## Exercise description
From the entries below, reproduce exactly the lines from the one with "Alcuni consigli pratici per la scelta possono" through the one with "Végleges a női Szuperliga mezőnye, újra", both included, without images.

## Page-level text extractions
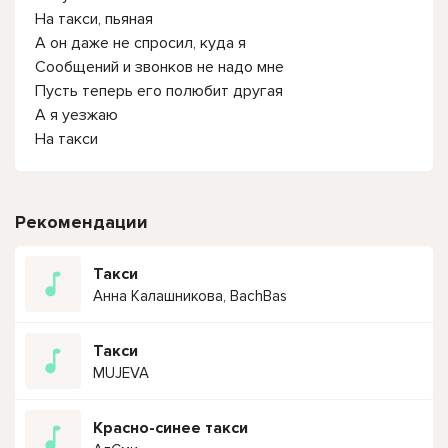
На такси, пьяная
А он даже не спросил, куда я
Сообщений и звонков не надо мне
Пусть теперь его полюбит другая
А я уезжаю
На такси
Рекомендации
Такси
Анна Калашникова, BachBas
Такси
MUJEVA
Красно-синее такси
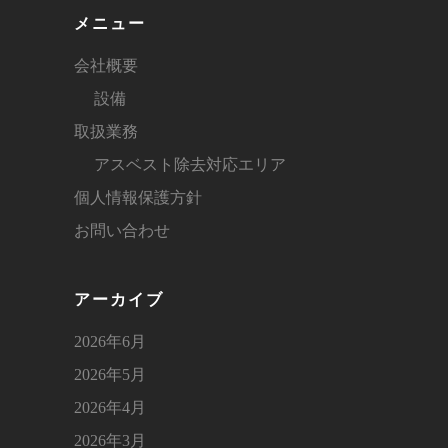
メニュー
会社概要
設備
取扱業務
アスベスト除去対応エリア
個人情報保護方針
お問い合わせ
アーカイブ
2026年6月
2026年5月
2026年4月
2026年3月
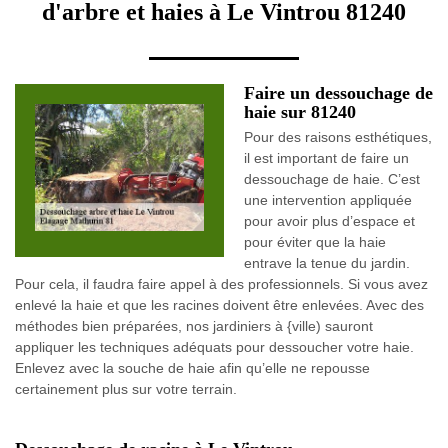
d'arbre et haies à Le Vintrou 81240
Faire un dessouchage de
haie sur 81240
Pour des raisons esthétiques,
il est important de faire un
dessouchage de haie. C’est
une intervention appliquée
pour avoir plus d’espace et
pour éviter que la haie
entrave la tenue du jardin.
Pour cela, il faudra faire appel à des professionnels. Si vous avez
enlevé la haie et que les racines doivent être enlevées. Avec des
méthodes bien préparées, nos jardiniers à {ville) sauront
appliquer les techniques adéquats pour dessoucher votre haie.
Enlevez avec la souche de haie afin qu’elle ne repousse
certainement plus sur votre terrain.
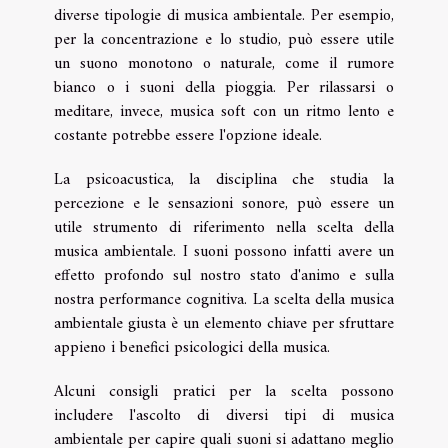
diverse tipologie di musica ambientale. Per esempio,
per la concentrazione e lo studio, può essere utile
un suono monotono o naturale, come il rumore
bianco o i suoni della pioggia. Per rilassarsi o
meditare, invece, musica soft con un ritmo lento e
costante potrebbe essere l'opzione ideale.
La psicoacustica, la disciplina che studia la
percezione e le sensazioni sonore, può essere un
utile strumento di riferimento nella scelta della
musica ambientale. I suoni possono infatti avere un
effetto profondo sul nostro stato d'animo e sulla
nostra performance cognitiva. La scelta della musica
ambientale giusta è un elemento chiave per sfruttare
appieno i benefici psicologici della musica.
Alcuni consigli pratici per la scelta possono
includere l'ascolto di diversi tipi di musica
ambientale per capire quali suoni si adattano meglio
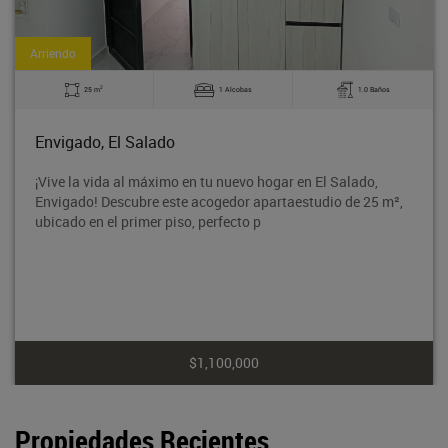
Arriendo
2
25 m
1 Alcobas
1.0 Baños
Envigado, El Salado
¡Vive la vida al máximo en tu nuevo hogar en El Salado,
Envigado! Descubre este acogedor apartaestudio de 25 m²,
ubicado en el primer piso, perfecto p
$1,100,000
Propiedades Recientes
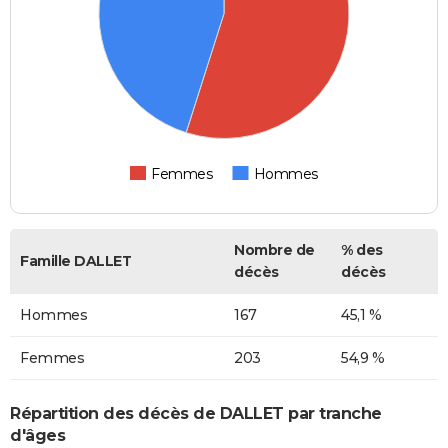
Femmes
Hommes
Nombre de
% des
Famille DALLET
décès
décès
Hommes
167
45,1 %
Femmes
203
54,9 %
Répartition des décès de DALLET par tranche
d'âges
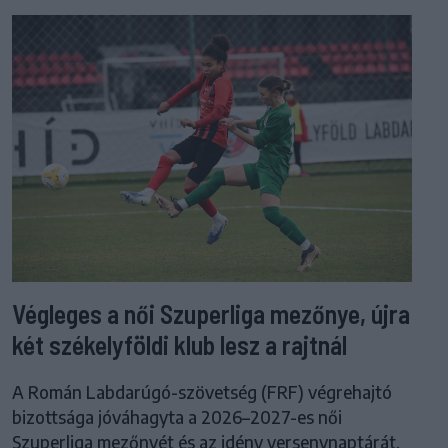
Végleges a női Szuperliga mezőnye, újra
két székelyföldi klub lesz a rajtnál
A Román Labdarúgó-szövetség (FRF) végrehajtó
bizottsága jóváhagyta a 2026–2027-es női
Szuperliga mezőnyét és az idény versenynaptárát.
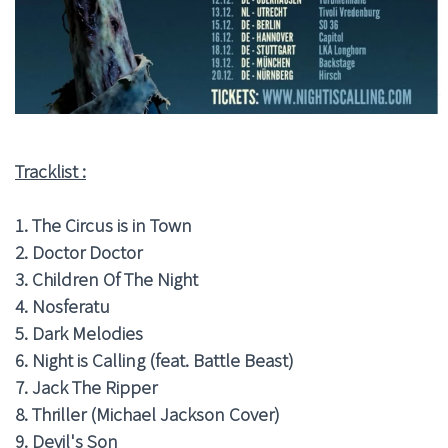
Tracklist :
1. The Circus is in Town
2. Doctor Doctor
3. Children Of The Night
4. Nosferatu
5. Dark Melodies
6. Night is Calling (feat. Battle Beast)
7. Jack The Ripper
8. Thriller (Michael Jackson Cover)
9. Devil's Son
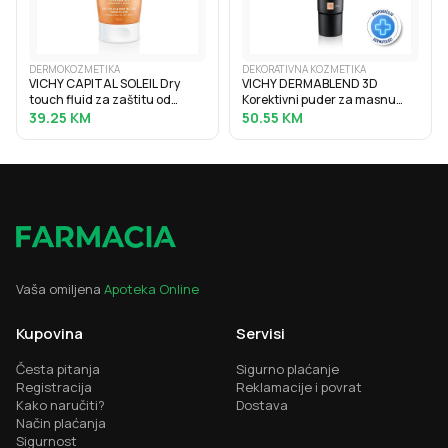
DERMOKOZMETIKA
DEKORATIVNA KOZMETIKA
VICHY CAPITAL SOLEIL Dry
VICHY DERMABLEND 3D
touch fluid za zaštitu od
Korektivni puder za masnu
sunca protiv masnoga sjaja
kožu sklonu aknama s visokim
39.25
KM
50.55
KM
SPF50, 50 ml
stupnjem prekrivanja, 30 ml, 15
Opal
Vaša omiljena
Apoteka Online
Kupovina
Servisi
Česta pitanja
Sigurno plaćanje
Registracija
Reklamacije i povrat
Kako naručiti?
Dostava
Način plaćanja
Sigurnost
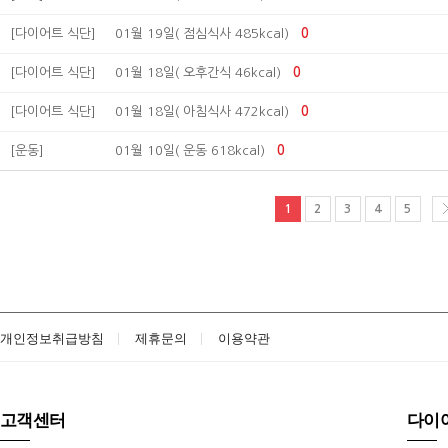
[다이어트 식단]
01월 19일( 점심식사 485kcal)
0
[다이어트 식단]
01월 18일( 오후간식 46kcal)
0
[다이어트 식단]
01월 18일( 아침식사 472kcal)
0
[운동]
01월 10일( 운동 618kcal)
0
1
2
3
4
5
개인정보취급방침
제휴문의
이용약관
고객센터
다이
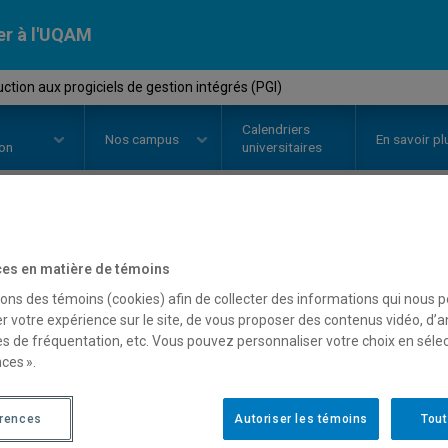
er à l'UQAM
tion aux progiciels de gestion intégrés (PGI)
Calendriers
Nos
campus
En savoir pl
ion
universitaires
OURS
//
MET4902
-
Introduction 
es en matière de témoins
gestion intégrés (PGI)
sons des témoins (cookies) afin de collecter des informations qui nous 
r votre expérience sur le site, de vous proposer des contenus vidéo, d’a
es de fréquentation, etc. Vous pouvez personnaliser votre choix en séle
ces ».
Description
Horaire - Été 2026
Horaire
érences
Autoriser les témoins
Tout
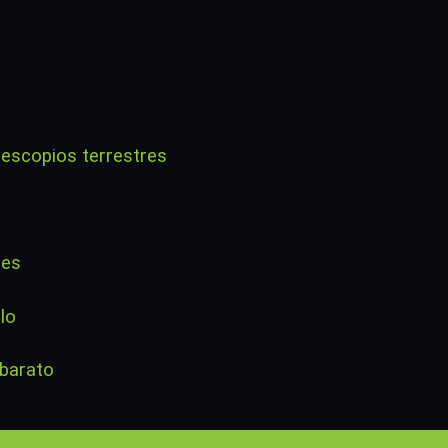
lescopios terrestres
res
lo
 barato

## Exercise output
Alcuni consigli pratici per la scelta possono
includere l'ascolto di diversi tipi di musica
ambientale per capire quali suoni si adattano meglio
Arriendo
2
25 m
1 Alcobas
1.0 Baños
Envigado, El Salado
¡Vive la vida al máximo en tu nuevo hogar en El Salado,
Envigado! Descubre este acogedor apartaestudio de 25 m²,
ubicado en el primer piso, perfecto p
$1,100,000
Propiedades Recientes
Femmes
Hommes
Nombre de
% des
Famille DALLET
décès
décès
Hommes
167
45,1 %
Femmes
203
54,9 %
Répartition des décès de DALLET par tranche
d'âges
Végleges a női Szuperliga mezőnye, újra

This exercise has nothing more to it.